Source records
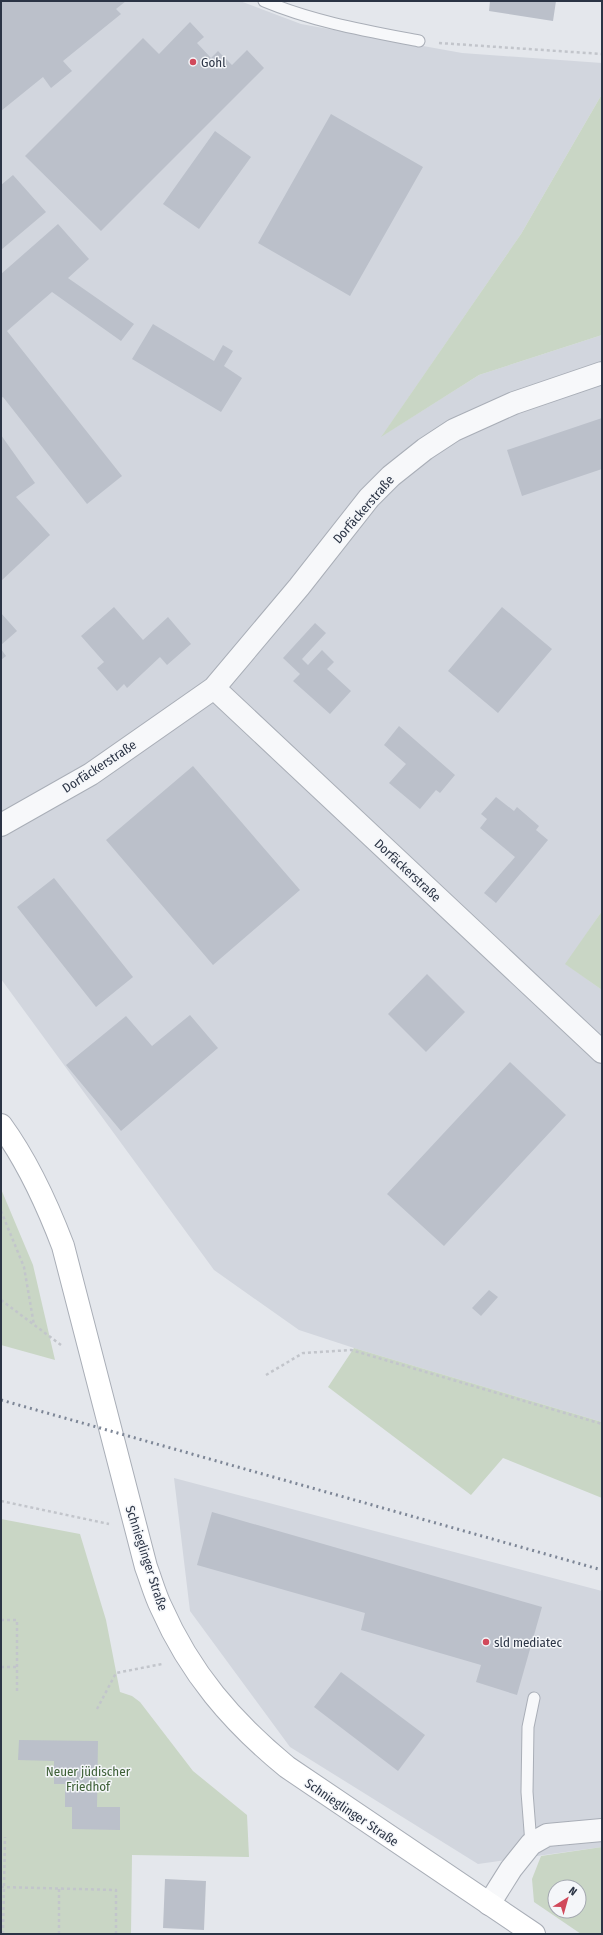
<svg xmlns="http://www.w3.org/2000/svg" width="603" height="1935" font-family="'Fira Sans Condensed',sans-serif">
	<rect width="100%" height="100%" fill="#e4e7ec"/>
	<!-- built -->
	<path fill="#d2d6de" d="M1 1H240L301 24 462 53 602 63V94L521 234 382 436 479 375 602 335V911L566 964 602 990V1422L354 1348 299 1330 214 1270 1 979Z
		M174 1478 602 1591V1847L478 1864 290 1747 190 1611Z"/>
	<!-- green -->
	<path fill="#c9d6c5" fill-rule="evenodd" d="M602 94V335L479 375 381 437 521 234Z
		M602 911V990L565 964Z
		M1 1189 33 1265 55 1360 1 1345Z
		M354 1348 602 1422V1498L503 1458 471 1495 328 1387Z
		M1 1519 80 1534 106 1620 120 1692 132 1696 140 1702 193 1771 247 1815 249 1857 132 1855 131 1934H1Z
		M602 1847V1934H581L534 1902 532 1879 541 1856ZM555 1887H579V1911H555Z"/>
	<!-- building -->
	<path fill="#bbc0ca" d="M1 1H126L116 9 121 14 63 61 72 71 51 88 43 77 1 111Z
		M490 1H556L553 21 489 11Z
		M190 22 204 37 197 43 211 58 218 51 232 65 247 50 264 68 101 231 25 156 143 38 159 54Z
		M331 114 423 167 350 296 258 243Z
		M215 131 251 157 199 229 163 204Z
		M13 175 46 212 1 250V185Z
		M58 224 89 259 68 278 134 324 121 341 52 292 7 331 122 476 87 504 3 397 1 398V274Z
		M153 324 214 361 223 345 233 351 224 366 242 378 221 412 132 359Z
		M602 418V469L522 496 507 450Z
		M1 435 35 483 16 497 50 535 1 581Z
		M114 607 143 640 168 617 191 644 167 665 160 657 127 688 124 684 117 691 97 668 104 662 81 636Z
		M502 607 552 649 498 713 448 671Z
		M1 613 17 631 1 645Z
		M315 623 326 633 302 659 308 665 322 650 334 662 327 669 351 691 330 714 293 681 300 674 283 658Z
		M1 649 6 656 1 660Z
		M399 726 455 775 440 793 436 790 420 809 389 783 406 764 384 745Z
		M193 766 300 890 213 965 106 840Z
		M496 797 514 811 517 807 539 826 536 830 548 840 496 903 484 893 515 857 480 828 487 819 481 814Z
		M54 878 133 977 96 1007 17 907Z
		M427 974 465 1012 426 1052 388 1014Z
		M190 1015 218 1048 121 1131 66 1065 126 1016 152 1046Z
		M510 1062 566 1115 444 1246 387 1194Z
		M489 1290 498 1297 481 1316 472 1308Z
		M212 1512 542 1607 517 1695 476 1682 481 1665 361 1630 365 1613 197 1565Z
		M341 1672 425 1735 398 1771 314 1707Z
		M19 1740 98 1741 97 1807H120V1830L72 1829V1807H65V1784H54V1761L18 1760Z
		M165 1879 206 1881 204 1930 163 1928Z"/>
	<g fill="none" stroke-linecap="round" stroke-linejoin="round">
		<!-- service casing -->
		<g stroke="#a9aeb7" stroke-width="13">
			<path id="service" d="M264 1C314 22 367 31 419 41
				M531 1844 527 1792 528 1727 534 1698"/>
		</g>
		<!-- minor casing -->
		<g stroke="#a9aeb7" stroke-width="24">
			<path id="minor" d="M214 688 602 1052
				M1 825 91 774 214 688 299 587 369 498 391 476 425 449 454 430 514 403 602 373
				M489 1904 511 1869 531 1844 547 1835 602 1830"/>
		</g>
		<!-- secondary casing -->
		<g stroke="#a9aeb7" stroke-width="24">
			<path id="secondary" d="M1 1125C28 1162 47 1204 63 1246L146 1567C151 1580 155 1595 161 1607 190 1673 232 1722 287 1767L534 1934"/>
		</g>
		<!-- path -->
		<path stroke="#c2c5cb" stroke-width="2.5" stroke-dasharray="3 3" stroke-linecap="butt" d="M439 43 602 54
			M1 1211 24 1267 34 1325
			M1 1300 61 1345
			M266 1375 303 1353 351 1350 602 1424
			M1 1501 109 1524
			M1 1620H17V1694
			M1 1667H17
			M97 1709 116 1673 162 1664
			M1 1887 116 1890V1934
			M3 1934 5 1837
			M59 1934V1889"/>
		<!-- service -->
		<use href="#service" stroke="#f7f8fa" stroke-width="11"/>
		<!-- minor -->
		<use href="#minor" stroke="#f7f8fa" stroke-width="22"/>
		<!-- secondary -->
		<use href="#secondary" stroke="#fff" stroke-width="22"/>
		<!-- rail -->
		<path stroke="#7d8696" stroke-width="3" stroke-dasharray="2 4" stroke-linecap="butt" d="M1 1400 602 1570"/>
	</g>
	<!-- markers -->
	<g fill="#d1495b" stroke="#f4f6f9" stroke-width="1.5">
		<circle cx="193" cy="62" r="4"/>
		<circle cx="486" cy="1642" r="4"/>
	</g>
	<g text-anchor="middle" stroke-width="3" stroke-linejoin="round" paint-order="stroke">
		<!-- poi labels -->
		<g font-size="13" fill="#2b3445" stroke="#f4f6f9" text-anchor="start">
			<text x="201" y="67">Gohl</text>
			<text x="494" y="1647">sld mediatec</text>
		</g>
		<!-- street labels -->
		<g font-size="13" fill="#2b3445" stroke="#f4f6f9">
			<text transform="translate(363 509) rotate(-49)" y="5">Dorfäckerstraße</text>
			<text transform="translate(99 766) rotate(-33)" y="5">Dorfäckerstraße</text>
			<text transform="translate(408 870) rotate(43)" y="5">Dorfäckerstraße</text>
			<text transform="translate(147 1558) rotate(72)" y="5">Schnieglinger Straße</text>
			<text transform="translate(352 1812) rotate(34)" y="5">Schnieglinger Straße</text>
		</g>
		<!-- park labels -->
		<g font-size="13" fill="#3f6138" stroke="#f4f6f9">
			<text x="88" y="1776">Neuer jüdischer<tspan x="88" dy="15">Friedhof</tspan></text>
		</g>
	</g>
	<!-- border -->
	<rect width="603" height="1935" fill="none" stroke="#2b3445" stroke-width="4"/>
	<!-- north arrow -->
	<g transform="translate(567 1899) rotate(37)"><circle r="19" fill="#f4f6f9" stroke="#a4a8b1"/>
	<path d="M0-3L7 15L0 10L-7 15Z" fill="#d1495b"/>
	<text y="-6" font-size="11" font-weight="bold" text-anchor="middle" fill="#2b3445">N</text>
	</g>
</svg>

Activity:
Your copy of the data should match it exactly, apart from the images, which are omitted.

Output below:
<svg xmlns="http://www.w3.org/2000/svg" width="603" height="1935" font-family="'Fira Sans Condensed',sans-serif">
	<rect width="100%" height="100%" fill="#e4e7ec"/>
	<!-- built -->
	<path fill="#d2d6de" d="M1 1H240L301 24 462 53 602 63V94L521 234 382 436 479 375 602 335V911L566 964 602 990V1422L354 1348 299 1330 214 1270 1 979Z
		M174 1478 602 1591V1847L478 1864 290 1747 190 1611Z"/>
	<!-- green -->
	<path fill="#c9d6c5" fill-rule="evenodd" d="M602 94V335L479 375 381 437 521 234Z
		M602 911V990L565 964Z
		M1 1189 33 1265 55 1360 1 1345Z
		M354 1348 602 1422V1498L503 1458 471 1495 328 1387Z
		M1 1519 80 1534 106 1620 120 1692 132 1696 140 1702 193 1771 247 1815 249 1857 132 1855 131 1934H1Z
		M602 1847V1934H581L534 1902 532 1879 541 1856ZM555 1887H579V1911H555Z"/>
	<!-- building -->
	<path fill="#bbc0ca" d="M1 1H126L116 9 121 14 63 61 72 71 51 88 43 77 1 111Z
		M490 1H556L553 21 489 11Z
		M190 22 204 37 197 43 211 58 218 51 232 65 247 50 264 68 101 231 25 156 143 38 159 54Z
		M331 114 423 167 350 296 258 243Z
		M215 131 251 157 199 229 163 204Z
		M13 175 46 212 1 250V185Z
		M58 224 89 259 68 278 134 324 121 341 52 292 7 331 122 476 87 504 3 397 1 398V274Z
		M153 324 214 361 223 345 233 351 224 366 242 378 221 412 132 359Z
		M602 418V469L522 496 507 450Z
		M1 435 35 483 16 497 50 535 1 581Z
		M114 607 143 640 168 617 191 644 167 665 160 657 127 688 124 684 117 691 97 668 104 662 81 636Z
		M502 607 552 649 498 713 448 671Z
		M1 613 17 631 1 645Z
		M315 623 326 633 302 659 308 665 322 650 334 662 327 669 351 691 330 714 293 681 300 674 283 658Z
		M1 649 6 656 1 660Z
		M399 726 455 775 440 793 436 790 420 809 389 783 406 764 384 745Z
		M193 766 300 890 213 965 106 840Z
		M496 797 514 811 517 807 539 826 536 830 548 840 496 903 484 893 515 857 480 828 487 819 481 814Z
		M54 878 133 977 96 1007 17 907Z
		M427 974 465 1012 426 1052 388 1014Z
		M190 1015 218 1048 121 1131 66 1065 126 1016 152 1046Z
		M510 1062 566 1115 444 1246 387 1194Z
		M489 1290 498 1297 481 1316 472 1308Z
		M212 1512 542 1607 517 1695 476 1682 481 1665 361 1630 365 1613 197 1565Z
		M341 1672 425 1735 398 1771 314 1707Z
		M19 1740 98 1741 97 1807H120V1830L72 1829V1807H65V1784H54V1761L18 1760Z
		M165 1879 206 1881 204 1930 163 1928Z"/>
	<g fill="none" stroke-linecap="round" stroke-linejoin="round">
		<!-- service casing -->
		<g stroke="#a9aeb7" stroke-width="13">
			<path id="service" d="M264 1C314 22 367 31 419 41
				M531 1844 527 1792 528 1727 534 1698"/>
		</g>
		<!-- minor casing -->
		<g stroke="#a9aeb7" stroke-width="24">
			<path id="minor" d="M214 688 602 1052
				M1 825 91 774 214 688 299 587 369 498 391 476 425 449 454 430 514 403 602 373
				M489 1904 511 1869 531 1844 547 1835 602 1830"/>
		</g>
		<!-- secondary casing -->
		<g stroke="#a9aeb7" stroke-width="24">
			<path id="secondary" d="M1 1125C28 1162 47 1204 63 1246L146 1567C151 1580 155 1595 161 1607 190 1673 232 1722 287 1767L534 1934"/>
		</g>
		<!-- path -->
		<path stroke="#c2c5cb" stroke-width="2.5" stroke-dasharray="3 3" stroke-linecap="butt" d="M439 43 602 54
			M1 1211 24 1267 34 1325
			M1 1300 61 1345
			M266 1375 303 1353 351 1350 602 1424
			M1 1501 109 1524
			M1 1620H17V1694
			M1 1667H17
			M97 1709 116 1673 162 1664
			M1 1887 116 1890V1934
			M3 1934 5 1837
			M59 1934V1889"/>
		<!-- service -->
		<use href="#service" stroke="#f7f8fa" stroke-width="11"/>
		<!-- minor -->
		<use href="#minor" stroke="#f7f8fa" stroke-width="22"/>
		<!-- secondary -->
		<use href="#secondary" stroke="#fff" stroke-width="22"/>
		<!-- rail -->
		<path stroke="#7d8696" stroke-width="3" stroke-dasharray="2 4" stroke-linecap="butt" d="M1 1400 602 1570"/>
	</g>
	<!-- markers -->
	<g fill="#d1495b" stroke="#f4f6f9" stroke-width="1.5">
		<circle cx="193" cy="62" r="4"/>
		<circle cx="486" cy="1642" r="4"/>
	</g>
	<g text-anchor="middle" stroke-width="3" stroke-linejoin="round" paint-order="stroke">
		<!-- poi labels -->
		<g font-size="13" fill="#2b3445" stroke="#f4f6f9" text-anchor="start">
			<text x="201" y="67">Gohl</text>
			<text x="494" y="1647">sld mediatec</text>
		</g>
		<!-- street labels -->
		<g font-size="13" fill="#2b3445" stroke="#f4f6f9">
			<text transform="translate(363 509) rotate(-49)" y="5">Dorfäckerstraße</text>
			<text transform="translate(99 766) rotate(-33)" y="5">Dorfäckerstraße</text>
			<text transform="translate(408 870) rotate(43)" y="5">Dorfäckerstraße</text>
			<text transform="translate(147 1558) rotate(72)" y="5">Schnieglinger Straße</text>
			<text transform="translate(352 1812) rotate(34)" y="5">Schnieglinger Straße</text>
		</g>
		<!-- park labels -->
		<g font-size="13" fill="#3f6138" stroke="#f4f6f9">
			<text x="88" y="1776">Neuer jüdischer<tspan x="88" dy="15">Friedhof</tspan></text>
		</g>
	</g>
	<!-- border -->
	<rect width="603" height="1935" fill="none" stroke="#2b3445" stroke-width="4"/>
	<!-- north arrow -->
	<g transform="translate(567 1899) rotate(37)"><circle r="19" fill="#f4f6f9" stroke="#a4a8b1"/>
	<path d="M0-3L7 15L0 10L-7 15Z" fill="#d1495b"/>
	<text y="-6" font-size="11" font-weight="bold" text-anchor="middle" fill="#2b3445">N</text>
	</g>
</svg>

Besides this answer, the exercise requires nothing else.